Lula Saleh is an Eritrean-Ethiopian, Saudi-born and raised multidisciplinary artist, third culture kid, healer, and creative entrepreneur. Saleh is committed to remaining authentic, vulnerable, and sharing her light, heart and soul, while honoring her ancestral lineage and creating intentional spaces for healing and truth-telling. Recognized across the fields of journalism/media, music, poetry, healing justice, and cultural community organizing, Saleh is an Intercultural Leadership Institute Fellow, a Creative Community Fellow with National Arts Strategies, a NEXUS music alum, a Minneapolis Global Shaper with the World Economic Forum, a Bush Foundation Events Scholar, and an Inner-City Muslim Action Network artist. As a singer-songwriter, spoken word poet, and writer, Saleh’s voice transcends topics such as: diaspora, African/Muslim/Black immigrant feminisms, healing and belonging. She has performed, partnered or collaborated with: Amnesty International, So Far Sounds, Yale University, Minneapolis Institute of Art, The Loft Literary Center, Button Poetry, Intermedia Arts, Icehouse, Pangea World Theater and more.
Nkauj Ntxuam Dej
Nkauj Ntxuam Dej is the senior dance team from Dao Lan Dance Studio located in St. Paul, MN. Our vision is to promote self-appreciation, preserve our cultural heritage, explore the beauty of other cultures, and to maintain a well-balanced healthy lifestyle. Our mission is to empower Hmong youths to reach their fullest potential by building self-confidence through dancing.

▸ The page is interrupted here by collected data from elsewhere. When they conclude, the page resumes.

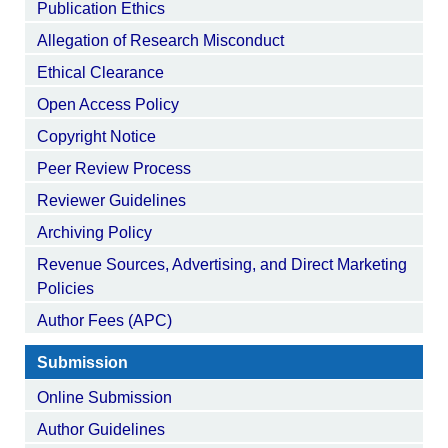
Publication Ethics
Allegation of Research Misconduct
Ethical Clearance
Open Access Policy
Copyright Notice
Peer Review Process
Reviewer Guidelines
Archiving Policy
Revenue Sources, Advertising, and Direct Marketing
Policies
Author Fees (APC)
Submission
Online Submission
Author Guidelines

Thong Nguyen is an entrepreneur who is using virtual reality to help people experience, test and learn from the future. His company, Roomera, works with innovative business leaders to apply VR within the enterprise to accelerate prototyping and research, enhance learning, and aid in sales development. Before Roomera, Thong spent 15 years in the corporate sector in roles ranging from analyst to VP and CTO. Featured as a 2017 Minnesota Business young entrepreneur, Thong has a profound fascination with exploring the nuances of human behavior, and is interested in technology that creates empathy and strengthens how we understand ourselves and each other.
Two Sugars Show
2 Sugars is a sketch comedy duo composed of beloved Twin Cities performers, Shanan Custer and Carolyn Pool. Carolyn and Shanan met in 2008, and in their words, “liked each other a great deal, had some coffee, and decided to, you know, write a show about scenes from life, stuff we think is funny.” Their series of scenes and original music won an Ivey Award for Ensemble Acting. Shanan is an adjunct faculty at the University of St. Thomas in St. Paul and is a Teaching Artist at the Guthrie Theater, the History Theatre, and Park Square Theatre. Shanan is also an improviser with the Theater of Public Policy. Carolyn Pool has performed at almost every theatre in the Twin Cities, as well as regional theaters across the country. She is the recipient of a 2008 Ivey Award, and in 2011 won “Best Actress” at the SoCal Film Festival for her work in a short film.